Amarillo Plant One Osprey Ahead Of Schedule
Wednesday 24/05/2017 - Source: Shephard
Production officials with Bell Helicopter Textron here say lean manufacturing processes put in place in 2015 are proving out so well that an extra V-22 Osprey can be programmed for final assembly over and above initial planning requirements this year, bringing the total for 2017 production to 15.
Mike Scruggs, senior Bell VP for Program Build Teams explains that enough capacity has been squeezed from the time allotted for assembly operations- through continuous process improvements -to allow the company to start work ahead of time on the build schedule for next year - a total 17 aircraft Ospreys.

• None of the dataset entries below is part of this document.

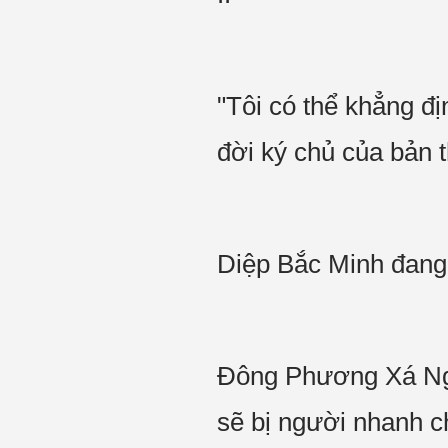
"Tôi có thể khẳng đ
đời ký chủ của bản 
Diệp Bắc Minh đan
Đông Phương Xá Nguy
sẽ bị người nhanh 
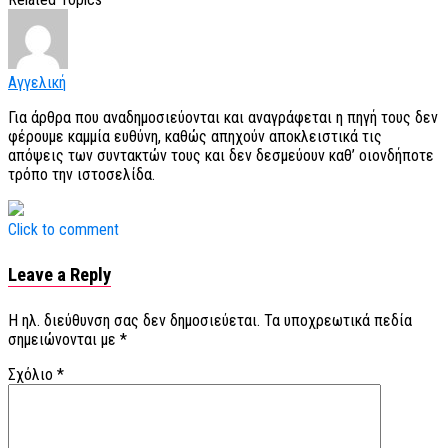
Αγγελική
Για άρθρα που αναδημοσιεύονται και αναγράφεται η πηγή τους δεν
φέρουμε καμμία ευθύνη, καθώς απηχούν αποκλειστικά τις
απόψεις των συντακτών τους και δεν δεσμεύουν καθ’ οιονδήποτε
τρόπο την ιστοσελίδα.
Click to comment
Leave a Reply
Η ηλ. διεύθυνση σας δεν δημοσιεύεται.
Τα υποχρεωτικά πεδία
σημειώνονται με
*
Σχόλιο
*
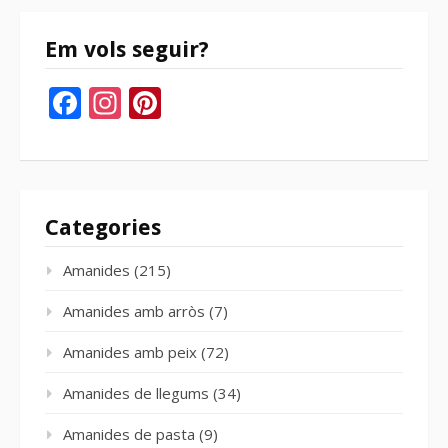
Em vols seguir?
Facebook
Instagram
Pinterest
Categories
Amanides
(215)
Amanides amb arròs
(7)
Amanides amb peix
(72)
Amanides de llegums
(34)
Amanides de pasta
(9)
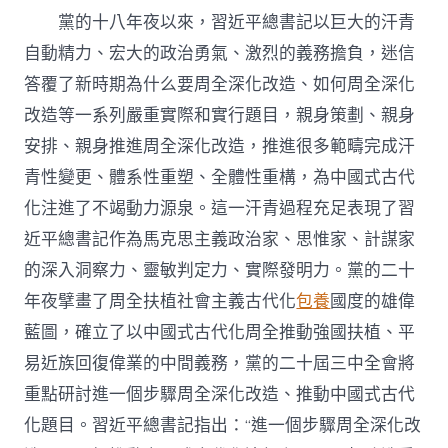
包
黨的十八年夜以來，習近平總書記以巨大的汗青
養
app
自動精力、宏大的政治勇氣、激烈的義務擔負，迷信
通
答覆了新時期為什么要周全深化改造、如何周全深化
周
全
改造等一系列嚴重實際和實行題目，親身策劃、親身
深
化
安排、親身推進周全深化改造，推進很多範疇完成汗
改
青性變更、體系性重塑、全體性重構，為中國式古代
造
的
化注進了不竭動力源泉。這一汗青過程充足表現了習
迷
近平總書記作為馬克思主義政治家、思惟家、計謀家
信
思
的深入洞察力、靈敏判定力、實際發明力。黨的二十
惟
年夜擘畫了周全扶植社會主義古代化
包養
國度的雄偉
方
式〉
藍圖，確立了以中國式古代化周全推動強國扶植、平
中
易近族回復偉業的中間義務，黨的二十屆三中全會將
重點研討進一個步驟周全深化改造、推動中國式古代
化題目。習近平總書記指出：“進一個步驟周全深化改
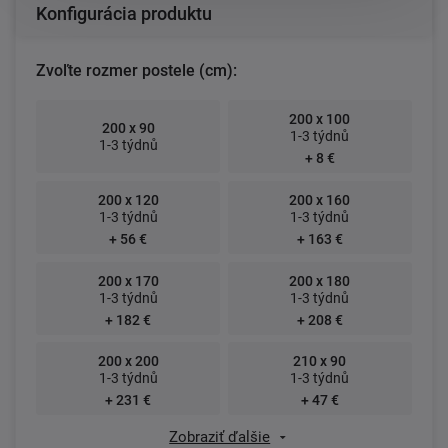
Konfigurácia produktu
Zvoľte rozmer postele (cm):
200 x 100
200 x 90
1-3 týdnů
1-3 týdnů
+ 8 €
200 x 120
200 x 160
1-3 týdnů
1-3 týdnů
+ 56 €
+ 163 €
200 x 170
200 x 180
1-3 týdnů
1-3 týdnů
+ 182 €
+ 208 €
200 x 200
210 x 90
1-3 týdnů
1-3 týdnů
+ 231 €
+ 47 €
Zobraziť ďalšie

The lean production system here- a mix of meticulous schedule planning, integration of needed components and human-factors engineered 'touch' time - allowed an earlier disruption that caused a stoppage of the assembly line to be absorbed easily into the 2017
Discovery of a potential hydraulic 'hard-over' mode in the MV-22's flight control computer- caused by a flaw in software design -'brought us to a halt because we couldn't run hydraulic power on the aircraft in the assembly hall,'Scruggs said. (Repeat of the fault -first experienced during a ground run at Amarillo-would have resulted in an actuator 'firing' the proprotor swashplate into structure in the forward part of the engine nacelle- ed)
The problem- fixed within 14 days- turned out to be minor (a change in a software card inserted into the flight control computer). 'But it made a big difference to the flow of things. We were able to do work on the line only up to the point they needed to work with the hydraulics. Then we had a bottleneck and came to a complete stop.'
The issue of assembly line efficiency is important as the joint Bell/Boeing team are poised to work on any engineering changes to the aircraft that may come out of the US Marines check out aircraft in the VMM-263 squadron preparing for deployment to Iraq later in the year. 'They're very demanding. They don't want anything to go wrong,'he said. 'there's a lot of interaction going on between us here and Navair.' So far most of the work is being performed by the Marines themselves at the New River, NC, base albeit with input from Scrugg's engineers working alongside them at the base.
A case in point has been a re-design and installation of new Engine Inlet Particle Separators (EIPS) which involved a retro-fit programme here. Other work has concerned production-level integration of EW equipment for the squadron's MV-22A Block B aircraft. Scruggs took over his job in 2015 after moving from running production operations on the F-16 line at Ft Worth, Tx., for Lockheed Martin.
He soon set about applying similar principles at the Bell plant, quickly succeeding to clear up a rapidly accumulating production backlog that was directly affecting quality of work being done on the aircraft.
By the end of that year, he says, Osprey assembly operations were running smoothly, with all build operations scheduled for that year completed on time. The story was similar for 2016. V-22 assembly rates will ramp up to 20 aircraft (both MVs and CVs) during 2009 and to 33 in 2010.